#### [EXERCISE TEXT]
━━━━━━

Applications can be often made to perform better
and run faster by caching critical pieces of data in memory. Frequently accessed data, layers of HTML
fragments, results of time-consuming/expensive database queries, search results,
sessions, results of complex calculations and processes are usually very good
candidates for cache storage. In general not all application architectures will
benefit from having a caching solution in their system, example applications
that are read intensive, will usually have better performance gains using cache
whereas write intensive applications may not get much benefit.
There are various ways in which caching layer can
be designed in AWS infra. The most popular model is distributed caching using Memcached.
Memcached is a high-performance, in-memory
key-value store with distributed memory object caching system.
Anatomy of a Memcached system
- A
memcached client which is given a list of available memcached servers in
the farm
- A memcached
client-based hashing algorithm which decides (GET/PUT) a server based on
the "key" input.
- Memcached
server instances which stores your values with their keys into an internal
hash table
Memcached uses memory and NW heavily followed by
CPU. Memcached supports TCP and UDP protocols in binary and text format for communication.
Memcached supports client libraries for popular programming languages like
Java, .Net, PHP, Python, Ruby etc.
In this article let us explore and analyze some
popular memcached/ElastiCache deployment architectures in AWS.
Architecture 1: Apache + Memcached shared in same EC2
(Distributed Cache)

━━━━━━

Excerpts from a dataset:
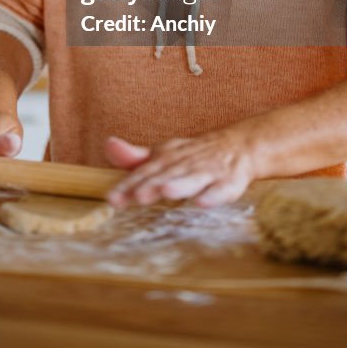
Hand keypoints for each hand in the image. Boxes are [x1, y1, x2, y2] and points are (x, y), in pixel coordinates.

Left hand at [104, 124, 258, 208]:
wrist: (238, 146)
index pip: (145, 171)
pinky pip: (222, 189)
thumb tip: (108, 145)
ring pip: (193, 179)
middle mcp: (186, 163)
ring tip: (167, 191)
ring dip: (180, 185)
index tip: (112, 199)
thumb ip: (136, 158)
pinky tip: (203, 202)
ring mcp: (208, 172)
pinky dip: (214, 195)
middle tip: (138, 195)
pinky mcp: (230, 182)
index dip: (129, 184)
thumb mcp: (163, 155)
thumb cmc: (192, 156)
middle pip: (167, 175)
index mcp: (168, 157)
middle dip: (153, 184)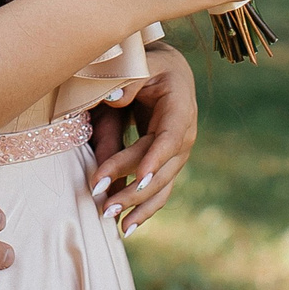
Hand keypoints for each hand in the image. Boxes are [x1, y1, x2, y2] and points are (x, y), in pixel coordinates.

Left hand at [90, 46, 196, 237]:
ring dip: (137, 205)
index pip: (169, 136)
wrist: (167, 73)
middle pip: (161, 167)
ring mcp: (177, 153)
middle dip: (133, 187)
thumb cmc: (148, 65)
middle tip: (104, 203)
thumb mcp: (140, 62)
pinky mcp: (167, 165)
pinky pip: (159, 191)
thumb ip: (129, 78)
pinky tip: (126, 228)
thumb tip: (116, 99)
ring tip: (111, 220)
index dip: (156, 158)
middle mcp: (184, 134)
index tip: (138, 177)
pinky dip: (144, 210)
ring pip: (161, 185)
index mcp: (179, 107)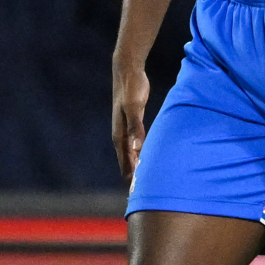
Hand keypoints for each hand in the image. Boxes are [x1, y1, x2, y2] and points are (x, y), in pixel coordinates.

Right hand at [112, 60, 149, 182]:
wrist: (127, 71)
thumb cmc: (132, 88)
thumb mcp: (135, 107)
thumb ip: (136, 127)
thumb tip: (136, 148)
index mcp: (120, 134)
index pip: (125, 161)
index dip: (130, 176)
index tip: (135, 193)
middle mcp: (120, 134)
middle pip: (126, 160)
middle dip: (132, 175)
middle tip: (139, 194)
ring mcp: (125, 128)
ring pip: (130, 152)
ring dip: (135, 164)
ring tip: (142, 179)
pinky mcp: (132, 121)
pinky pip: (135, 142)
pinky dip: (139, 152)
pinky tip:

━━━━━━

#### [ACTIVITIES]
**a)** Reproduce a passage of the Memcached caching article, starting at the words "There are various" and ending after "object caching system.".
**b)** Extend the Memcached caching article past its last line, picking up from that point.

#### [RESULTS]
**a)**
There are various ways in which caching layer can
be designed in AWS infra. The most popular model is distributed caching using Memcached.
Memcached is a high-performance, in-memory
key-value store with distributed memory object caching system.

**b)**
Memcached is shared with Apache in the
same Amazon EC2 instance. Imagine m1.large EC2 instance where 7 GB RAM and 2
CPU Cores are shared between OS, Apache and memcached. Since Amazon ElastiCache
runs on a separate tier it will not fit this shared approach. The Apache-A can
contact any memcached-A/memcached-B or memcached-X node depending upon the Key/Value
hash. Since the unused memory is shared with memcached and no dedicated EC2
instances are launched for caching tier this model is usually cost effective. We
have seen some implementations using this approach in production but in my opinion
it is not suitable for applications which demands heavy scaling and clear service
separation. This model can be scaled up and but not scaled out optimally, ie
based on your traffic demand you can Scale up the shared EC2 instance to bigger
capacities like Xlarge, Quadruple, High IO ,M3 class etc. but not easily add
new instances of this type. Some negatives that this approach brings to the
table are:
Maintenance: Since the
Apache and memcached are shared in the same EC2 it is strictly advised not to
Auto Scale this layer. Only Manual Scaling is possible in this layer which might
add heavy configuration burden to IT team during traffic peaks and valleys.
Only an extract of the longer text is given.